Recently people , including our dear Governor, who have been commenting on the news, in blogs and in articles, are saying some sad things about the activists, who've been speaking out against the build up. They think that people shouldn't get emotional at the public hearings. They feel it is disrespectful and unproductive.
If your land was being looked at, by the Department of Defense, as a site to be used as a firing range, wouldn't you be emotional? I'd be pissed off. I'm pissed off and it's not even my land. I'd be especially upset because it does not seem as if the Department of Defense has really looked in to using the land they already have. They keep saying they can't use their land, because it's a preserve , yet they'll put the hawksbill turtles, green sea turtles, and the spinner dolphins at risk so that they can park their big-a$$-nuclear-boat at Apra 63 days out of the year. The land in Pagat is a preserve. It preserves families. It preserves a latte site. It is the home to many plants and animals, that can't speak up to save their habitat. The Guam Raceway Park is also important, in my mind. It keeps our roads safe from the dangers of illegal drag racing. Many families visit the park on the weekends and it is also a venue for car shows. Wouldn't you want to preserve that?
And what about our environment? For decades DOD has been pumping toxins in to our land and oceans. For years they've been attempting to clean it up, but to be honest with you, I think the only reason they attempt mitigation is because of agencies like EPA, Fish and Wildlife, and Department of Agriculture. The individual soldiers may care about the environment, in fact I'm friends with many who do, but in my opinion, DOD cares only about efficiency and convenience. We see many soldiers volunteer in the community. When I went with Nel on the extreme tree planting expedition, there were soldiers helping out. They, along with us, nearly got struck by lightning, only to plant a couple trees. And yet DOD will willingly take what those soldiers worked hard at preventing, soil erosion, and increase it by destroying mangroves. That doesn't upset you? And again, what about the turtles, dolphins and coral reef? U.S. laws dictates where the people of Guam can't fish, but those same laws don't prevent the military from wreaking havoc on an already strained eco system? This doesn't make you emotional?
Aren't you worried about our island one day running out of fresh water, and having to rely on the military and their proposed desalination plant, for our most basic neccesity? Does that sound like the vision you have for your children and grand children? You want them to be at the mercy of the military for water? This thought makes me extremely prone to emotional break downs.
And is it really that irrational , that every once in a while, when our community is confronted with such extreme issues we get down right mad, or sad?

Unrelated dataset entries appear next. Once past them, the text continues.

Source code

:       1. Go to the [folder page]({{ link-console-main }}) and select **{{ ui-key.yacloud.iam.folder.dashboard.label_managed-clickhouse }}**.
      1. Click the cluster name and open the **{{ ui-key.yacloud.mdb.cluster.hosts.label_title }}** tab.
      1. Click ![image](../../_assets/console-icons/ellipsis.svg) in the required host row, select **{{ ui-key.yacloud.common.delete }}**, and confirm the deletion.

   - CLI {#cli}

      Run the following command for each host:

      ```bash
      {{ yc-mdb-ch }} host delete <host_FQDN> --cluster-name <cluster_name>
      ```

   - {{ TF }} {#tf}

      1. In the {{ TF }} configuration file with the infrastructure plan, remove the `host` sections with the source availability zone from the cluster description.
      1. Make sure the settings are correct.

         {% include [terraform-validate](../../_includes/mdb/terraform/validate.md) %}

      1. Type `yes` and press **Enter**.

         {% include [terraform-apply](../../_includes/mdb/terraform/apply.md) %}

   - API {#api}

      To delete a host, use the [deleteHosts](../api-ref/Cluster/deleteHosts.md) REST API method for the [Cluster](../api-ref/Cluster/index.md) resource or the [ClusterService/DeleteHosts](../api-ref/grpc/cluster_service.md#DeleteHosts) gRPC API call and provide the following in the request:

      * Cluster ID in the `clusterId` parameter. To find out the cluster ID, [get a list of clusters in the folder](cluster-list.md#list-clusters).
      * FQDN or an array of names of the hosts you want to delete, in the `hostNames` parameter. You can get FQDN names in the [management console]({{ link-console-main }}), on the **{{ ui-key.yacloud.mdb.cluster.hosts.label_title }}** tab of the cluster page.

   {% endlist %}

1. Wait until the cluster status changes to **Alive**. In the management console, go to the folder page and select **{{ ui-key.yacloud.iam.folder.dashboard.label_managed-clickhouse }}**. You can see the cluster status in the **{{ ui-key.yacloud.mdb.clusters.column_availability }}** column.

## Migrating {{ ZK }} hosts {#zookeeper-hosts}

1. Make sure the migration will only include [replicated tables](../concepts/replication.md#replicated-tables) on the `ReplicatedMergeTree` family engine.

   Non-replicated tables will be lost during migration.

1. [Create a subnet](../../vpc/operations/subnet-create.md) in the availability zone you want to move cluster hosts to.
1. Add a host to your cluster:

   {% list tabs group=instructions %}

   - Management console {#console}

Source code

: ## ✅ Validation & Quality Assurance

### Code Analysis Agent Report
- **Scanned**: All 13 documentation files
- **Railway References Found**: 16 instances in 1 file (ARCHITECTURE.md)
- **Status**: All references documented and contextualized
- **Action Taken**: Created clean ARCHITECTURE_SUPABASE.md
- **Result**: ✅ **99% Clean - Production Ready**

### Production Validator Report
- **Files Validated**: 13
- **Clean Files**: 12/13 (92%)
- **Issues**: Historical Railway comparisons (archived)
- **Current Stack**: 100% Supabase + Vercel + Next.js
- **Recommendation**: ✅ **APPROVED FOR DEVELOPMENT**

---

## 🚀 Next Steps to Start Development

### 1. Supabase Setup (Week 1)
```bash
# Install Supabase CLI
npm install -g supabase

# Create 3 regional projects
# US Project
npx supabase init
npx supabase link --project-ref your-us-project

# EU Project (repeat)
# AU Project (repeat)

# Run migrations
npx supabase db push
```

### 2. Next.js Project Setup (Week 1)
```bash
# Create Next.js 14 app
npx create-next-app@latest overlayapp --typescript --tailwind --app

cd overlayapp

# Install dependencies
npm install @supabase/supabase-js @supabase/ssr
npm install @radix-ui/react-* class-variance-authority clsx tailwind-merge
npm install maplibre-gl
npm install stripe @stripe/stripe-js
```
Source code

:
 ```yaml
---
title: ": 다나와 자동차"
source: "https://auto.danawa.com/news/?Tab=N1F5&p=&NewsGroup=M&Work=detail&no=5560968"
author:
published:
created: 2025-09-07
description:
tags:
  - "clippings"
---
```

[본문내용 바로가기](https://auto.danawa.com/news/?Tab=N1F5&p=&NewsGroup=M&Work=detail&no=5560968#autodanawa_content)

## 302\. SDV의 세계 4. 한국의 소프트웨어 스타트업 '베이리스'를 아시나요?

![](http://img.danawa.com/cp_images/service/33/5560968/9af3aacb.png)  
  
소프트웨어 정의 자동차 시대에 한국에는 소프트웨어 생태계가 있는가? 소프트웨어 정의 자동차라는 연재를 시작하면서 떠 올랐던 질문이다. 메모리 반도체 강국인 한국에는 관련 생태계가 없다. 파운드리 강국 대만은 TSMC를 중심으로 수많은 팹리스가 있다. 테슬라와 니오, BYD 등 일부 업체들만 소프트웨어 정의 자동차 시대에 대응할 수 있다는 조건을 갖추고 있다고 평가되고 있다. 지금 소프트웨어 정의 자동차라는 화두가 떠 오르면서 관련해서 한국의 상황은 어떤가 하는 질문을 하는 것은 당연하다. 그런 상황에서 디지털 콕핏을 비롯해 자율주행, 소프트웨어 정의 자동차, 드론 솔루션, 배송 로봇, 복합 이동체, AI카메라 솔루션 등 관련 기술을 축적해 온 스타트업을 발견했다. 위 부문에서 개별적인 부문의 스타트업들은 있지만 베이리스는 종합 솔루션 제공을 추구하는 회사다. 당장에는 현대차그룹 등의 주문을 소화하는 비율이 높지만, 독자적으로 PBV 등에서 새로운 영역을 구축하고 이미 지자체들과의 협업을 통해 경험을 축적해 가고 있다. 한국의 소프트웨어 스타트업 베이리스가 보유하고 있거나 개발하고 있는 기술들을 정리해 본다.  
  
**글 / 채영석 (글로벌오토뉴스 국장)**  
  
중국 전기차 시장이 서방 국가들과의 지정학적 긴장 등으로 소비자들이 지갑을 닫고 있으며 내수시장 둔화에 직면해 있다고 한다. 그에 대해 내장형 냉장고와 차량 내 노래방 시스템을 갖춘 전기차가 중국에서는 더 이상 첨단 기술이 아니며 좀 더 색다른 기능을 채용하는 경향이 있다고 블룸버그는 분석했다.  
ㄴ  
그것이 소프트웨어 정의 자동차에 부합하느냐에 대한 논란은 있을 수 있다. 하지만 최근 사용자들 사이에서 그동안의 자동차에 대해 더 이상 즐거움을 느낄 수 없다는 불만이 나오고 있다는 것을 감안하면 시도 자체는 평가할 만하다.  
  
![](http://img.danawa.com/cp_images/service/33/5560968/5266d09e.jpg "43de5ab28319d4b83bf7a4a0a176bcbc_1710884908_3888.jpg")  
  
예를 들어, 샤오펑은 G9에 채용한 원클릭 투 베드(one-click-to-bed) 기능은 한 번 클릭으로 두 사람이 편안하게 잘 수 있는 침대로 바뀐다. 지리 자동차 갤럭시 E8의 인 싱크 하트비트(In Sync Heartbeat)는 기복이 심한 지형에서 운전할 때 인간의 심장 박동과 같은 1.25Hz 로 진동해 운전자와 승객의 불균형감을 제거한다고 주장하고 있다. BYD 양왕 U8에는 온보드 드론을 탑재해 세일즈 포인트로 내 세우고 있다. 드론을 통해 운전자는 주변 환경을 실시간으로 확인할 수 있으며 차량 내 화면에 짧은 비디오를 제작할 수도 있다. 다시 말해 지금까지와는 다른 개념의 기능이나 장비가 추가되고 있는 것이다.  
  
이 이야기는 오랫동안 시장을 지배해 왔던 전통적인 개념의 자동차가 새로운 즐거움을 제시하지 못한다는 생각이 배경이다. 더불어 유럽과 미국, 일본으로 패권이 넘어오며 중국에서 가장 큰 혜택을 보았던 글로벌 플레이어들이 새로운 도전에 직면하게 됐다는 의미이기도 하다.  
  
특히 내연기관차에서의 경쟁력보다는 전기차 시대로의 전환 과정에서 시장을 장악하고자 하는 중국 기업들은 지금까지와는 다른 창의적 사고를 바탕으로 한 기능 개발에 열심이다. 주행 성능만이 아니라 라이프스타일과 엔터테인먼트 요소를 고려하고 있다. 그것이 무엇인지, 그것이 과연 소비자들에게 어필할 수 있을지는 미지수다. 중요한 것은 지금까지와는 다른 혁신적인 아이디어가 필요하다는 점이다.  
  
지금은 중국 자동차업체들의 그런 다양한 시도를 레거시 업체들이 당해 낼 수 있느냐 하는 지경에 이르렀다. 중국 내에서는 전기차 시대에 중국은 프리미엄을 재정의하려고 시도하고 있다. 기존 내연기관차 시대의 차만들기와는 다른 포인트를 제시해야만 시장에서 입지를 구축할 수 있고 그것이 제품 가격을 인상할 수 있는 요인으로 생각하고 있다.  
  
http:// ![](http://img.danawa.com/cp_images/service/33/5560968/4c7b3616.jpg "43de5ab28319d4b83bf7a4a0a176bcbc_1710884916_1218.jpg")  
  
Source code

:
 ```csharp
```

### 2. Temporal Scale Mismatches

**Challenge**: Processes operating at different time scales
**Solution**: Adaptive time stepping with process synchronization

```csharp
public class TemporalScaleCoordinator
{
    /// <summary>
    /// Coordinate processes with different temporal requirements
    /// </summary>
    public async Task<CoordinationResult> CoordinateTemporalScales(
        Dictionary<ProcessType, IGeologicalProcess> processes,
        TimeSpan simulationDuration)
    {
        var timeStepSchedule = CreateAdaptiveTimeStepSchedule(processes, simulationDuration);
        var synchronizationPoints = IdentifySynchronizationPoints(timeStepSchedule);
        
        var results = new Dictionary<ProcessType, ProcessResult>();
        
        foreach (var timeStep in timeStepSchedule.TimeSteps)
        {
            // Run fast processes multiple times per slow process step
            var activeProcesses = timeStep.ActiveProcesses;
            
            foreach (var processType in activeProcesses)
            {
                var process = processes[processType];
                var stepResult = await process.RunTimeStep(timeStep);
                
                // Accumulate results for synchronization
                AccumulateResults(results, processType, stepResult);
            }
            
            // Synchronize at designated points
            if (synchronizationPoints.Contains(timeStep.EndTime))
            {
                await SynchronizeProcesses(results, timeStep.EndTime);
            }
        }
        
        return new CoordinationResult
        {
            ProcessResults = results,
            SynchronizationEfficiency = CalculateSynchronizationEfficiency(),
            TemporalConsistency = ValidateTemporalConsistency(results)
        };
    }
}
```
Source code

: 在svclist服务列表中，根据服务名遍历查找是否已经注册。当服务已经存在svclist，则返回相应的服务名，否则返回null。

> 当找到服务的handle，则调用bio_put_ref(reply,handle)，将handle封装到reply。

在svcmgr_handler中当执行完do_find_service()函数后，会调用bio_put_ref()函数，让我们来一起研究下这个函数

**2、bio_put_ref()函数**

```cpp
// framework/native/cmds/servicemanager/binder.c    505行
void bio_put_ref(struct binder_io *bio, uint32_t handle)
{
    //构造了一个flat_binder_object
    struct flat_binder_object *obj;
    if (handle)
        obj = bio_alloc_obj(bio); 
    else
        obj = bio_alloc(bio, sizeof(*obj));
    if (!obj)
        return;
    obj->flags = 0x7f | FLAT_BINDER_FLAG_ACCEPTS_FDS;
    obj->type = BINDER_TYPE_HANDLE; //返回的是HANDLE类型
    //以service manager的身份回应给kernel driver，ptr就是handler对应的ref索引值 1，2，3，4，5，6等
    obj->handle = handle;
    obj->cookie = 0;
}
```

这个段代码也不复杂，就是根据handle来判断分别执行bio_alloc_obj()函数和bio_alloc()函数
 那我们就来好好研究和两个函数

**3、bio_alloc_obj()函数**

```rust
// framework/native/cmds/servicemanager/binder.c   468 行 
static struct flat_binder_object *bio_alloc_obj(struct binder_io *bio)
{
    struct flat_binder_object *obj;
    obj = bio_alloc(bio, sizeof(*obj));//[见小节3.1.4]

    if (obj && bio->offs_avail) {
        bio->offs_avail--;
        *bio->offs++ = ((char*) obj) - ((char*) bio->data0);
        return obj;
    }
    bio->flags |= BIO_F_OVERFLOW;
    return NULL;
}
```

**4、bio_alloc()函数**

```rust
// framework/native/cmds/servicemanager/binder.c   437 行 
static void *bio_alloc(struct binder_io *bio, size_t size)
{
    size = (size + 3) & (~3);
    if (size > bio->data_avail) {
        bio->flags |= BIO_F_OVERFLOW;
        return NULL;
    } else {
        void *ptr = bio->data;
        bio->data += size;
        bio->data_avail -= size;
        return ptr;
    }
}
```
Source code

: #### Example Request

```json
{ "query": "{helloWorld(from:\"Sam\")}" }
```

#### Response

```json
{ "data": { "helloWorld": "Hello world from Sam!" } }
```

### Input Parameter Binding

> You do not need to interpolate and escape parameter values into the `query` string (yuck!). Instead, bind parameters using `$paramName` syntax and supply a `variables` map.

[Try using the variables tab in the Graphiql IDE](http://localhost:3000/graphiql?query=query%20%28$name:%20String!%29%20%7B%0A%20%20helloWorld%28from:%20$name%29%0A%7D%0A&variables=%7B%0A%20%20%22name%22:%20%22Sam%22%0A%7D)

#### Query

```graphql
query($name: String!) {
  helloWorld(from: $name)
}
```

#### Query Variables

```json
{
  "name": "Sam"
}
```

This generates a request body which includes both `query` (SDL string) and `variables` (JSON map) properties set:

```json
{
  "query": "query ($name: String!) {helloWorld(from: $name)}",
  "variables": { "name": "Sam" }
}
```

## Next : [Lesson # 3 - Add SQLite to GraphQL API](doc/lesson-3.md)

When our manamko are forced to plead so that their families' land will not be leased or sold by force, should we calmly stand by and wait and see? When we read, in the DEIS, that our cost of living will continue to rise faster than our incomes, even when the Chamber of Commerce says our lives will be better, should we not question them? Is it disrespectful to be concerned? Is it disrespectful to worry about our health care? Is it disrespectful to put our essential needs before the convenience of a nation that considers us as possesions? When a Nobel Peace Prize winning president, is unaware that his nation's military is going to displace families, endangered species, ancestral remains, and a culture already ravished by colonizers, should we not try to open his eyes?
And lastly, shouldn't anything worth fighting for also stir some emotion in you? We are not robots. We are living beings. And we should not judge or be judged for just caring enough about something that it may bring us to tears or cause us to raise our voices, in desperation just to be heard.
To the various activists groups and individuals, who continue to fight past the judgement, thank you. Thank you! Thank you! Thank you! Thank you for protecting our land, ocean, culture, and people. Thank you for educating the youth. Thank you for being an inspiration to those who were silent, including myself. Thank you for reminding us how strong our community can be, if we just stand together.
And to those in silence, who fight to hold back tears, who can't speak through sobs, remember all that this island has been through and know that as long as there is still one heart that beats to protect our home, there will be hope.